John Tolley, April 5, 2020
Want to imagine what it would be like to operate at the same level as Indiana University newest supercomputer Big Red 200? Let's have Brad Wheeler, Indiana's Vice President of information Technology, put that in perspective.
"Supercomputers are measured in the number of mathematical calculations per second they can do," Wheeler explains. "So, if you take every citizen in the state of Indiana and he or she did one mathematical calculation per second, 24 hours a day, 365 days, a year, it would take every citizen 28 years to do what this machine does in 1 second."
In technical terms, Big Red 200 operates at 6 petaFLOPS. A single petaFLOPS is a measure of computer performance qual to a quadrillion floating-point operations - a mathematical equation - per second. That makes Big Red 200 over 6 times faster than its predecessor, Big Red II, and the fastest university-owned supercomputer in the nation.
Why does Indiana need such a powerful tool at their disposal?
As one of the world's leading research universities, professors and researchers across campus are asking ever bigger questions. Wheeler points to the work done on climate science and genomic research, which pull together many billions of data points.
But he is quick to note that Big Red 200 isn't just supercharging research in what are traditionally considered the "hard sciences."

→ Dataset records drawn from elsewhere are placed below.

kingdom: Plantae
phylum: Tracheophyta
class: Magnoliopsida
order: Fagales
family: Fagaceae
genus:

"One of the things that's unique at Indiana University is when we have high performance computing gear, it's available to all the faculty and all the disciplines and all the graduate students and many undergrads who work with faculty," says Wheeler. "So, on that machine you'll see over 300 academic disciplines make use of it. What often surprises people is to know that our humanists make use of this machine. We have research on over 15,000 fully digitized books in over 400 languages that our humanists can study the evolution of particular themes, pronouns, over the centuries. It's a remarkable new form of scholarship."
Dr. Tatiana Foroud is the chair of the Department of Molecular & Medical Genetics at the Indiana University School of Medicine. Her work deals with the identification of genes that contribute to complex disorders, such as Parkinson's or Alzheimer's disease.
It's research that requires whole genome sequencing. And not just for one person, but for tens of thousands. Beyond that, Big Red 200 allows for rapid and efficient analysis of that data.
Foroud says the supercomputer's performance is critical in not only powering current research projects, but inspiring the next-generation of them.
"One of the things Big Red 200 lets you do is dream of what you want to be able to do," Foroud says. "Not just 'What can I do right now', but 'What can I imagine, propose that's really new, really exciting that you suddenly have the capability to do.' For me it's about analyzing genetics, finding genomes that cause disease. But across all our IU colleagues, it's a whole raft of questions that we can all ask. Importantly we can all ask them at the same time. It's not like it's one question at a time. We have the capability to ask lots of questions simultaneously."
Big Red 200 is one in a suite of supercomputers available to Indiana researchers. But its almost futuristic capabilities are what make it an unparalleled asset to the university and the world.
"By harnessing the power of AI and machine learning and doing it on a massive scale, our researchers are going to be able to solve some our most pressing issues related to health, the environment, addiction, the list goes on," says Wheeler.
That certainly brings new meaning to the phrase, Go BIG RED!!!